Mais mulheres na IA: o papel das empresas

Para evitar que a lacuna de gênero se amplie, Ariane defende uma abordagem ativa das organizações. Ela reforça que as empresas precisam olhar para a diversidade digital com a mesma seriedade que tratam outros temas de inclusão. Isso inclui oferecer treinamentos com recorte de gênero, criar ambientes seguros para experimentação e promover mentorias com outras profissionais que já usam IA.

A especialista destaca ainda que a liderança tem papel decisivo nesse processo. “Líderes precisam modelar o comportamento que desejam ver, usando IA de forma ética e transparente. Além disso, devem promover uma cultura de aprendizado contínuo, onde a curiosidade seja incentivada e o medo de errar ao adotar novas tecnologias seja reduzido. Quando a liderança reconhece publicamente os avanços das mulheres nesse campo, reforça que elas pertencem a esse espaço”, pontua.

Iniciativas em prol de mais mulheres na IA

Algumas iniciativas têm funcionado bem para aumentar a participação feminina em IA. Entre elas, Ariane destaca comunidades de prática feminina em IA, como grupos de networking e mentorias específicas; programas de mentoria cruzada, conectando mulheres de áreas diversas a especialistas em IA; e casos de uso aplicados ao contexto das profissionais. Esse último mostra como a Inteligência Artificial pode resolver problemas reais no dia a dia – como no RH, marketing, jurídico, procurement – e não apenas exemplos técnicos.
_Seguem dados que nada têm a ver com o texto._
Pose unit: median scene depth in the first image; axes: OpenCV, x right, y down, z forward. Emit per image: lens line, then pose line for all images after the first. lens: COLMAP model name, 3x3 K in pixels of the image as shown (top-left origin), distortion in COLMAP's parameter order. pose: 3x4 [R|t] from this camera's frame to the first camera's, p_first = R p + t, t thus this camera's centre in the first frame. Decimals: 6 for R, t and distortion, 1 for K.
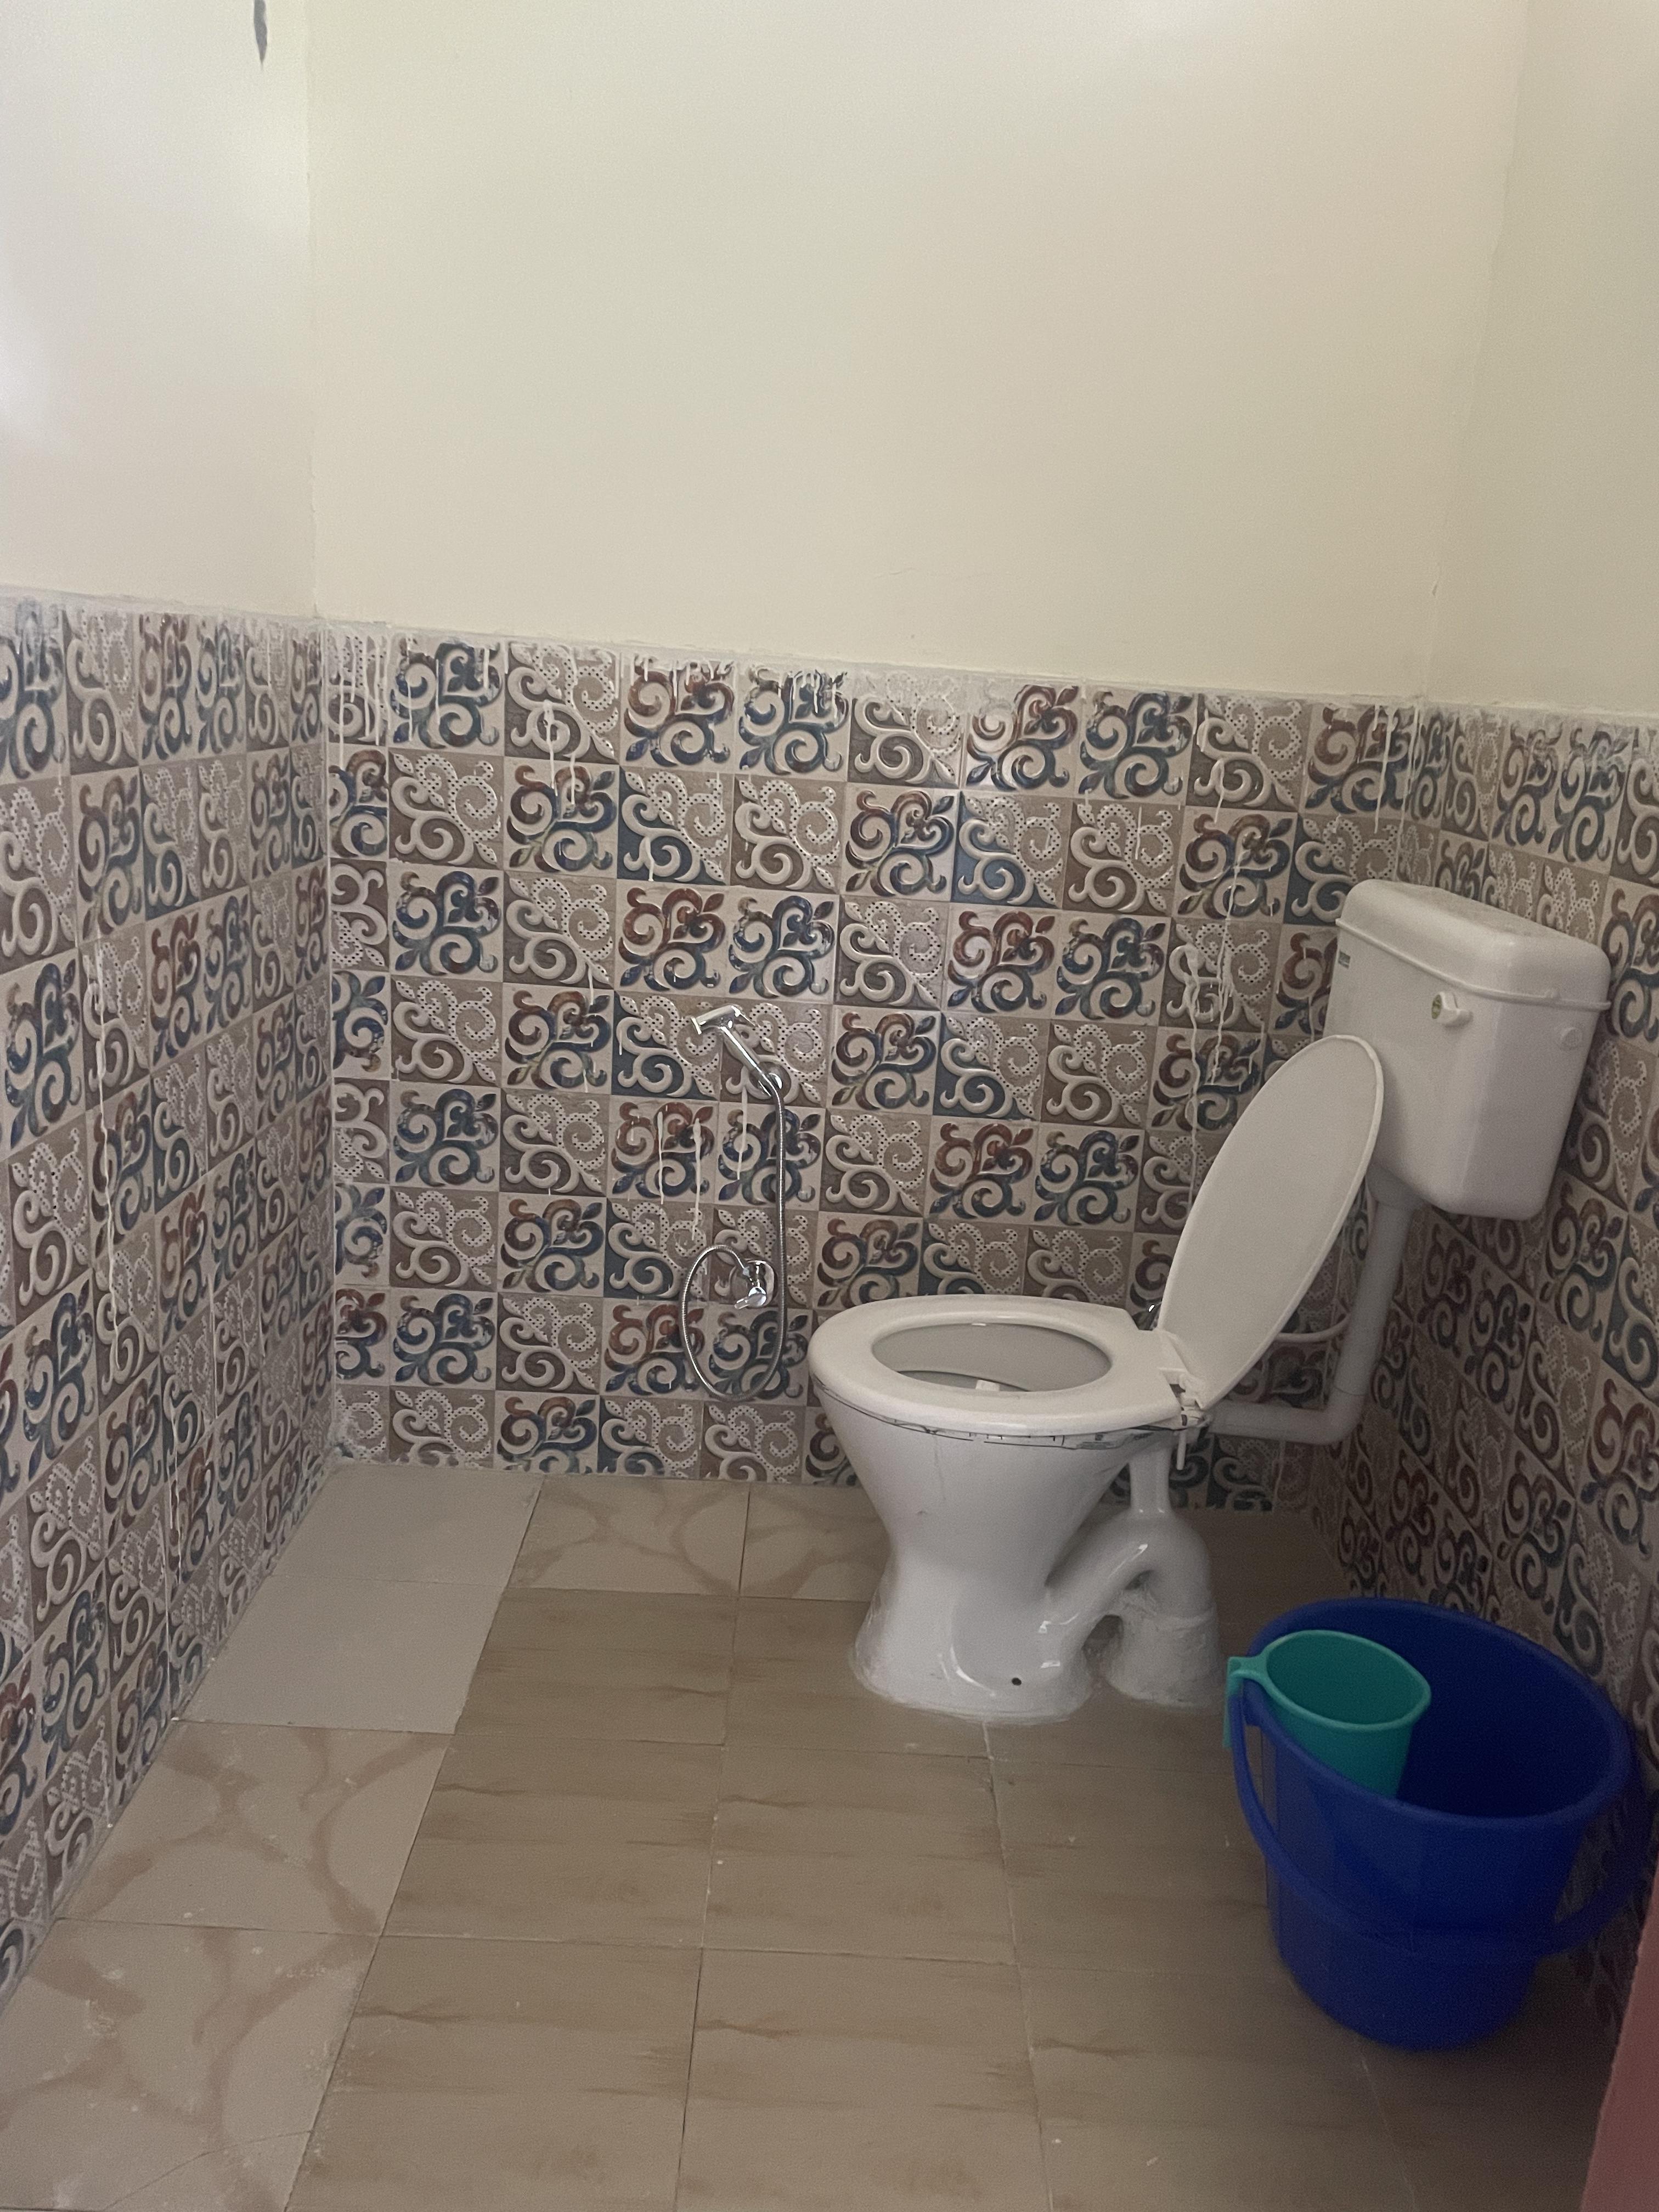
lens RADIAL K [[1663.2, 0, 849.8], [0, 1663.2, 1086.5], [0, 0, 1]] dist [0.070082, -0.077275]
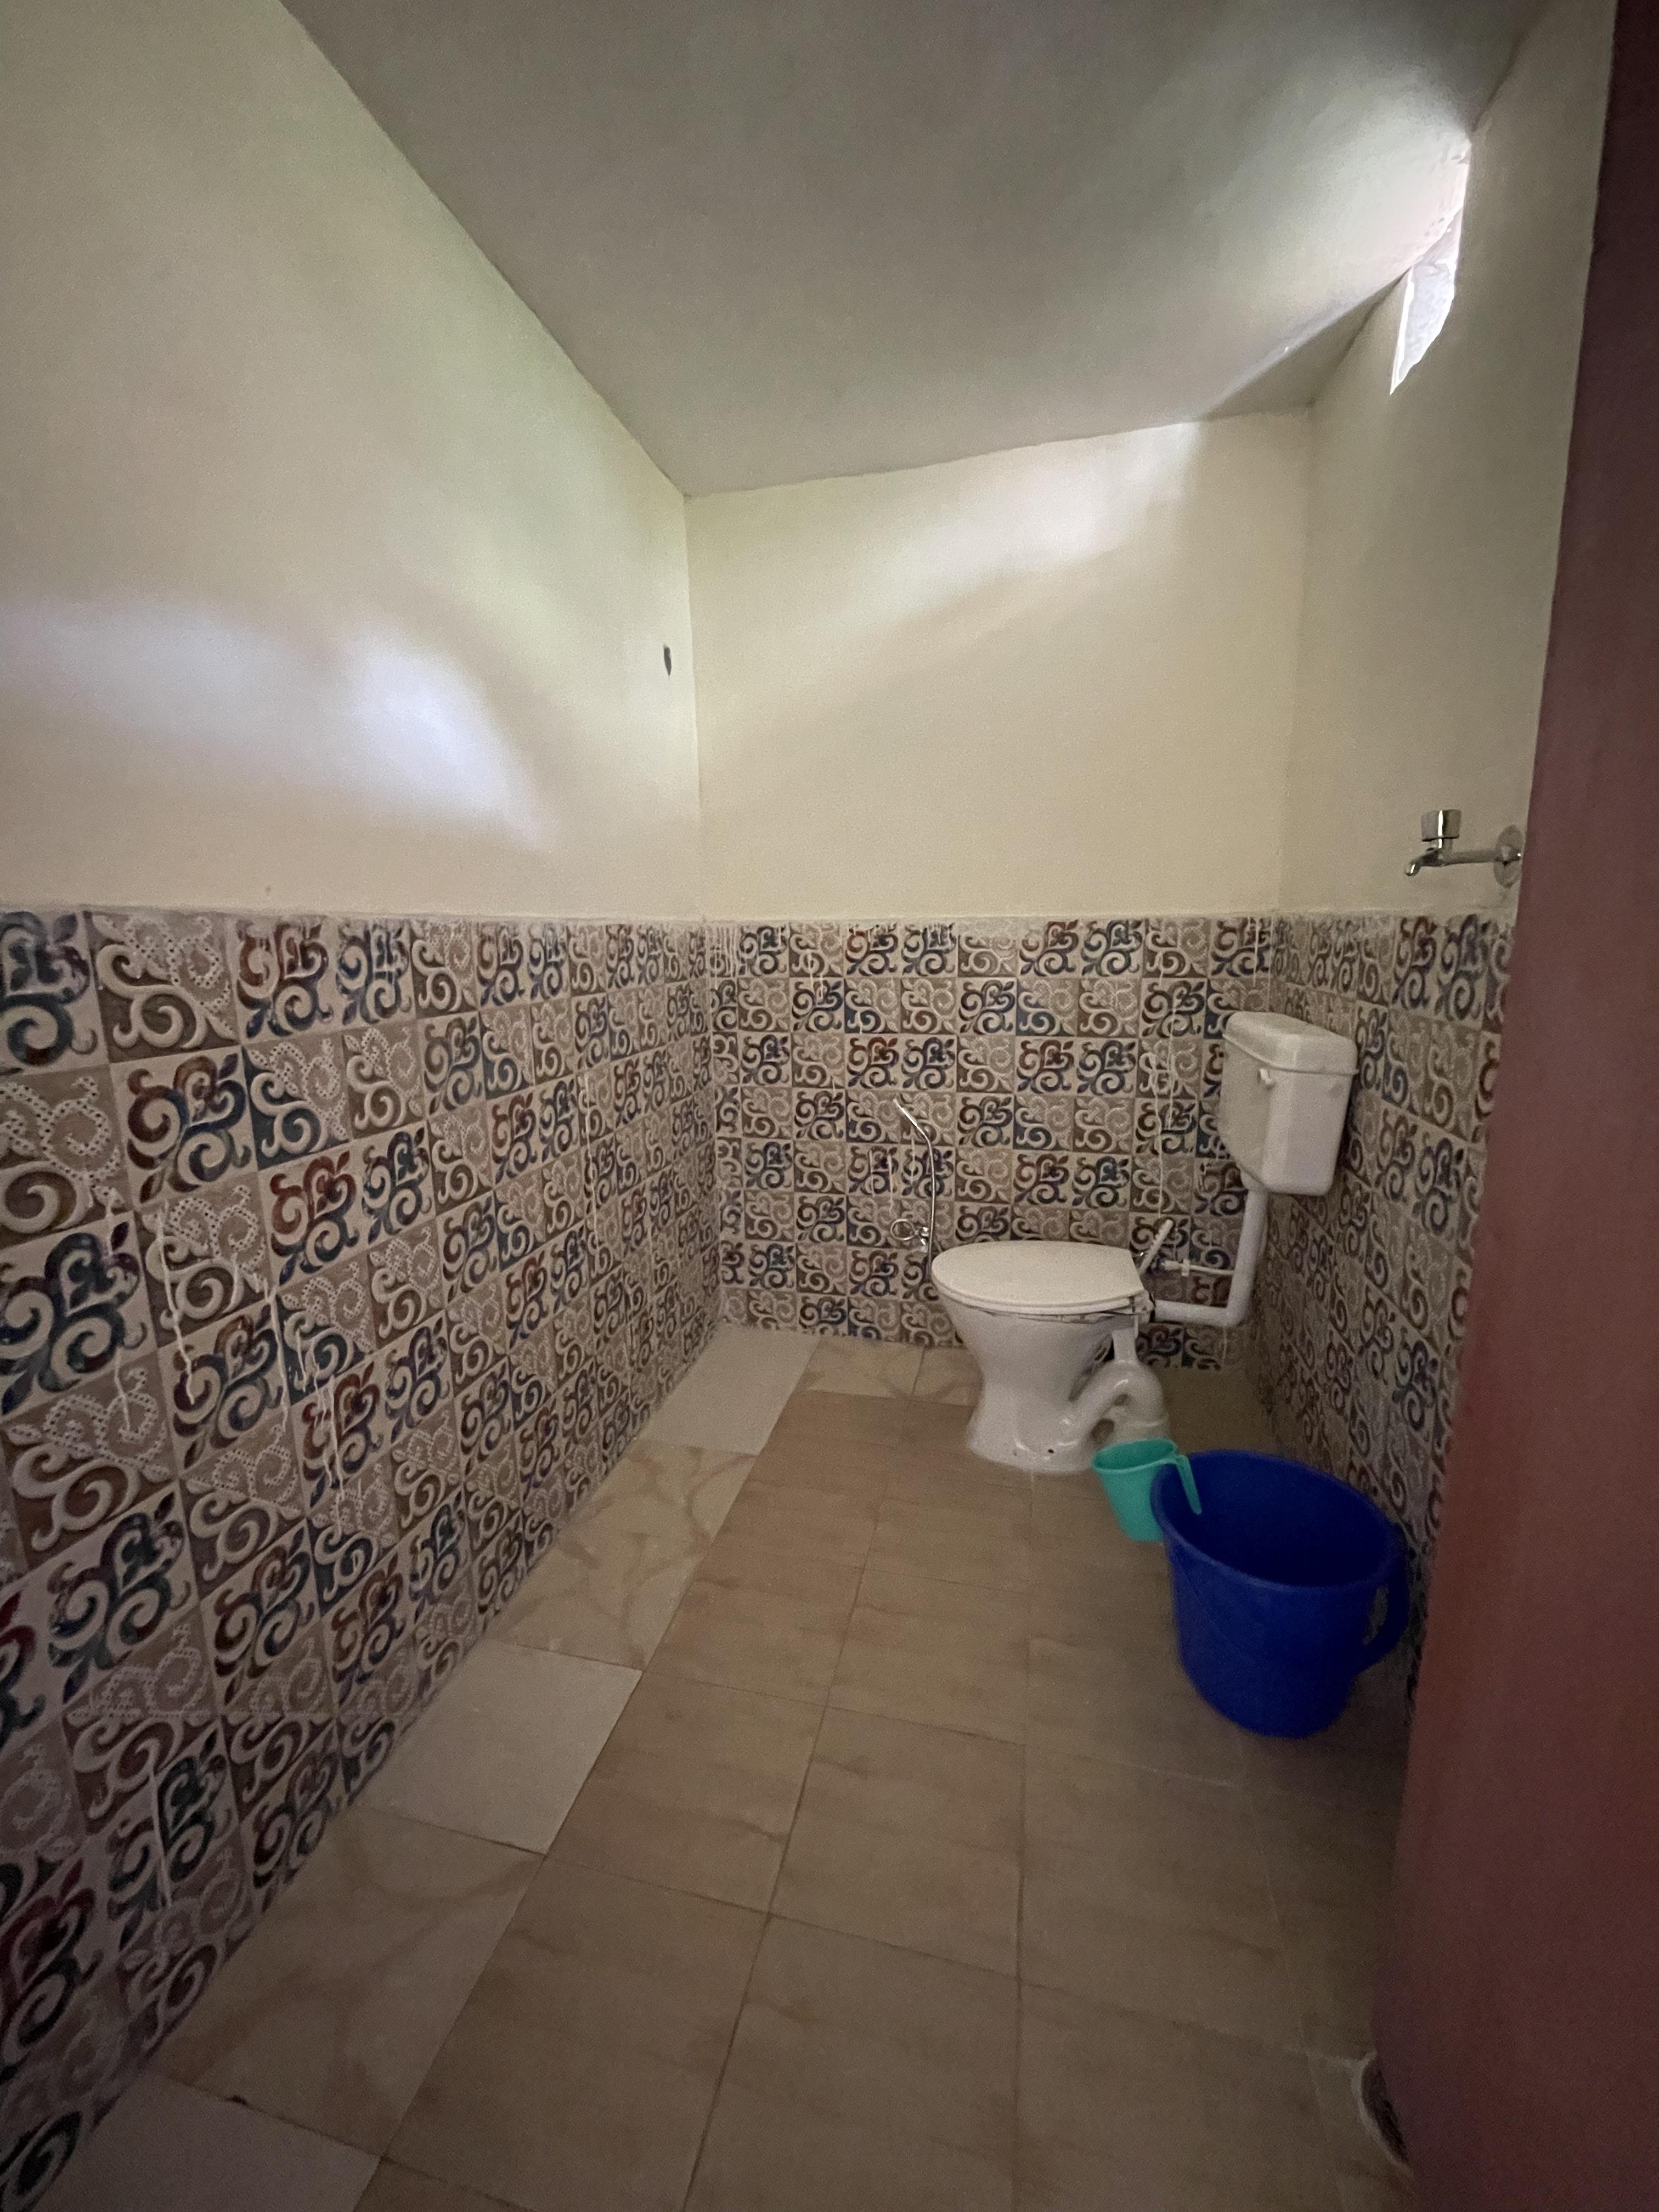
lens RADIAL K [[895.0, 0, 826.8], [0, 895.0, 1094.3], [0, 0, 1]] dist [-0.001661, 0.000112]
pose [[0.965559, -0.035819, -0.257708, 0.123654], [0.018225, 0.997357, -0.070339, 0.025346], [0.259546, 0.063220, 0.963659, -0.040508]]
E para as mulheres que ainda se sentem inseguras, ela aconselha: “Não espere se sentir 100% pronta para começar. A IA é uma área em constante evolução, e ninguém sabe tudo. Comece pequeno, testando ferramentas simples, explorando casos de uso no seu campo e, acima de tudo, faça perguntas. Perguntar ‘como isso funciona?’, ‘quais dados alimentam essa decisão?’ já coloca a profissional em posição de protagonismo. A tecnologia está aqui para servir às pessoas, e não o contrário. Participar dessa transformação é garantir que suas perspectivas, necessidades e valores façam parte da construção do futuro digital”, finaliza.